Après réfraction en profondeur elles interfèrent entre elles et avec celles réfléchies en surface, et provoquent l’apparition de nouvelles oscillations. En théorie, plusieurs millions de modes propres sont identifiables dont plus de 10 000 ont déjà été effectivement mesurés.

Récemment, les astronomes du réseau I.R.I.S (pour International Research on the Intérior of the Sun) installé aux Canaries, ont établi qu'au dessus d'une certaine fréquence, les ondes acoustiques ne se réfléchissent plus en surface, mais qu'elles se dissiperaient en chauffant la chromosphère.

L’observation des modes de pression a permis de définir en quelques années les caractéristiques de la zone convective (température, extension, pression, densité...) et d'en fixer la profondeur, avec une précision de l'ordre de 1 %, car chacun des paramètres de ces modes est porteur d'informations sur les conditions physiques des diverses couches traversées.

Malheureusement, si la manifestation de ces pulsations commence à être bien connue, on ne peut toujours pas déterminer leur origine avec certitude.

En 1985, avec cette technique les physiciens sondent l’intérieur du Soleil pratiquement en temps réel (l’onde sonore met environ 1 heure pour parcourir le trajet), jusqu’à une profondeur de 50 000 km sous la photosphère, pour atteindre 5 ans plus tard près de 350 000 km.

En prenant comme référence un niveau de latitude de la surface solaire correspondant à une période de rotation de 27,7 jours, on observe au niveau moins 50 000 km, une vitesse de rotation en 26,6 jours et de 29 jours à 0,5 R¤.
Par contre la zone radiative semble tourner sans rotation différentielle, mais comme un solide en 8 jours seulement, ce qui laisse à penser qu’il existe une frontière entre les deux régimes de rotation, sous forme d'une discontinuité de faible épaisseur (environ 0,1 R¤).

Cette région de faible épaisseur n’est pas observable pour le moment, mais semble être la clef du mécanisme qui caractérise le phénomène de la dynamo solaire.

De l’étude de ces vitesses, il ressort que la période de rotation des taches est liée à la profondeur de leur ancrage. Ainsi en moyenne, les petites taches ancrées moins profondément tournent en 26,7 jours et les grandes en 27,2 jours.

Une autre méthode basée sur la détection des neutrinos prévus dès 1931, et seulement détectés 25 ans plus tard, devrait permettre de sonder le Soleil jusqu'au coeur en fournissant des informations sans intermédiaires sur les régions d'émission.

La plupart de ces neutrinos proviennent essentiellement de la transformation de l'hydrogène en hélium lors du cycle proton-proton (voir § 10.3), mais compte tenu de la propriété de ces particules d'interagir très faiblement avec les noyaux atomiques, leur détection pose quelques problèmes.

C'est ainsi que dans les années 1968, un réservoir détecteur constitué de 400 m3 de perchloréthylène a été installé à 1 500 mètres sous terre dans une ancienne mine d'or du Dakota du Sud pour se protéger de l'interaction des rayons cosmiques avec le chlore qui pourrait fausser les enregistrements.

Trois autres expériences du même type, Gallex en Italie à Gran Sasso, Sage dans le Caucase et Kamiskande au Japon collaborent depuis peu à cette recherche.

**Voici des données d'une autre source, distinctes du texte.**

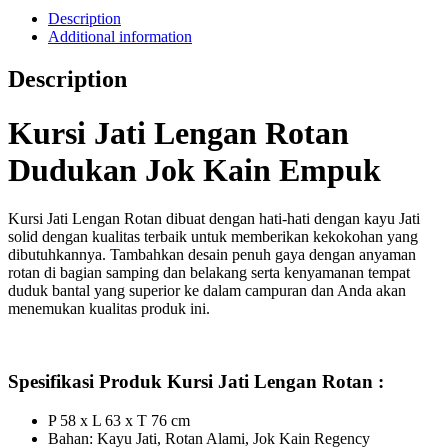
Description
Additional information
Description
Kursi Jati Lengan Rotan
Dudukan Jok Kain Empuk
Kursi Jati Lengan Rotan dibuat dengan hati-hati dengan kayu Jati
solid dengan kualitas terbaik untuk memberikan kekokohan yang
dibutuhkannya. Tambahkan desain penuh gaya dengan anyaman
rotan di bagian samping dan belakang serta kenyamanan tempat
duduk bantal yang superior ke dalam campuran dan Anda akan
menemukan kualitas produk ini.
Spesifikasi Produk Kursi Jati Lengan Rotan
:
P 58 x L 63 x T 76 cm
Bahan: Kayu Jati, Rotan Alami, Jok Kain Regency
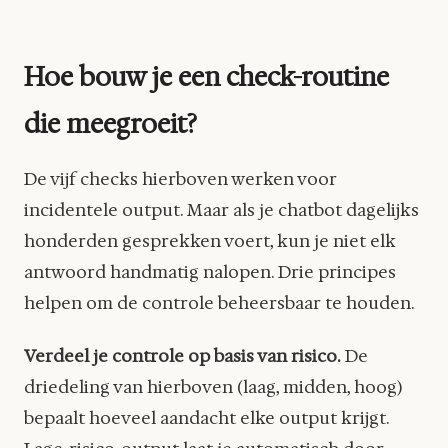
Hoe bouw je een check-routine
die meegroeit?
De vijf checks hierboven werken voor
incidentele output. Maar als je chatbot dagelijks
honderden gesprekken voert, kun je niet elk
antwoord handmatig nalopen. Drie principes
helpen om de controle beheersbaar te houden.
Verdeel je controle op basis van risico.
De
driedeling van hierboven (laag, midden, hoog)
bepaalt hoeveel aandacht elke output krijgt.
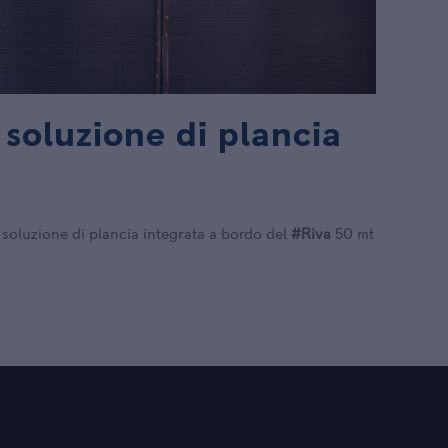
oluzione di plancia
uzione di plancia integrata a bordo del
#Riva
50 mt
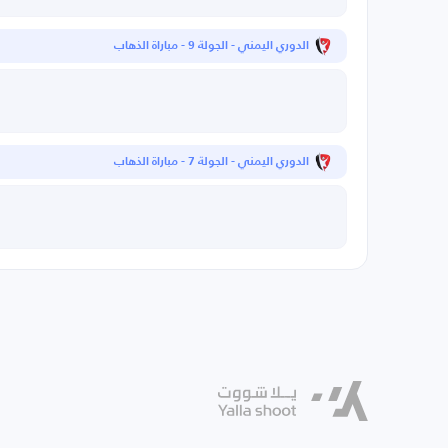
الدوري اليمني - الجولة 9 - مباراة الذهاب
الدوري اليمني - الجولة 7 - مباراة الذهاب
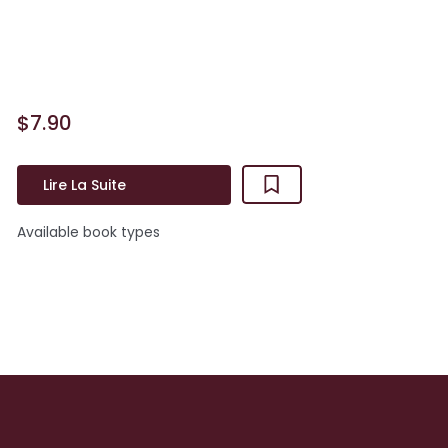
Sky compte bien se délester de son
costume de petite fille sage. Elle jette
son dévolu sur...
$7.90
Lire La Suite
Available book types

En effet, tout comme les neutrinos, les rayons cosmiques peuvent interférer avec les atomes de chlore en donnant de l'argon Ar 37, puis de l'argon neutre. Les résultats obtenus ne sont pas très significatifs, cette technique nécessiterait la mise en oeuvre d'un réseau de détecteurs en nombre plus important et peut être aussi plus sensible.

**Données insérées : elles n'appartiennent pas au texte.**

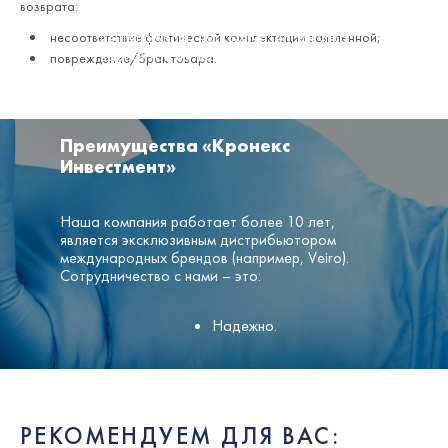
Изготавливают бумагу из целлюлозы или
возврата:
переработанной макулатуры. Продукция
из целлюлозы чуть мягче, но закупка
несоответствие фактической комплектации заявленной;
вариантов из переработанного сырья
повреждение/брак товара.
позволяет сделать вклад в экологическую
ответственность бизнеса.
Преимущества «Кронекс
Инвестмент»
Наша компания работает более 10 лет,
является эксклюзивным дистрибьютором
международных брендов (например, Veiro).
Сотрудничество с нами – это:
Надежно.
Благодаря отлаженной логистике гарантируем
стабильные поставки, что позволяет вашему
бизнесу работать без сбоев.
РЕКОМЕНДУЕМ ДЛЯ ВАС:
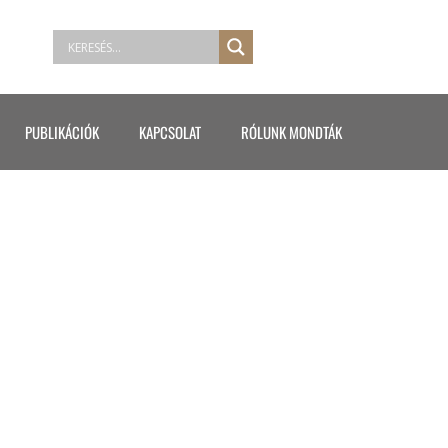
PUBLIKÁCIÓK
KAPCSOLAT
RÓLUNK MONDTÁK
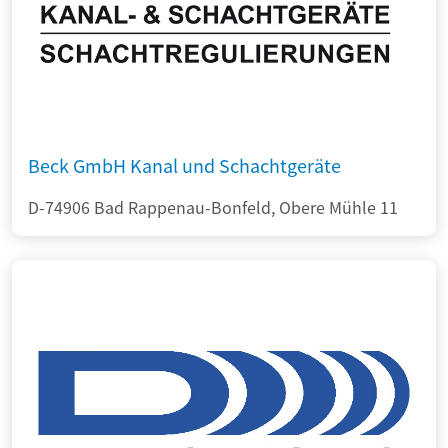
Beck GmbH Kanal und Schachtgeräte
D-74906 Bad Rappenau-Bonfeld, Obere Mühle 11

Il manque à l'appel au moins un tiers des neutrinos escomptés pour une énergie totale ne représentant que 3 % de celle émise par le Soleil.

L'hypothèse d'une durée de vie limitée par une éventuelle masse même très minime aurait pu expliquer cette faible captation, mais il semblerait depuis la super novae 1987 A que les neutrinos ne subissent pas d'altération évidente au cours de leur trajet.

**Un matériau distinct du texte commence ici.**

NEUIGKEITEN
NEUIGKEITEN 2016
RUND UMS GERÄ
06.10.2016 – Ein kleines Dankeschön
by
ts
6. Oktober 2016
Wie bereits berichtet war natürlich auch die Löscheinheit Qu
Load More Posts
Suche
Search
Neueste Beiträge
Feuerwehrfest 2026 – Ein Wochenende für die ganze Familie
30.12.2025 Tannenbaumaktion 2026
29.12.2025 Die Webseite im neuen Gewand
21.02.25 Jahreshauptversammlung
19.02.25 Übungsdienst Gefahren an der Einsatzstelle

L'explication la plus plausible repose aujourd'hui sur une modification de la proportion des réactions nucléaires qui pourrait diminuer le flux de neutrinos sans affecter la luminosité du Soleil.

En fait, le déficit en neutrinos est peut être dû à une compréhension insuffisante de la physique solaire pour laquelle les théories actuelles sont très controversées.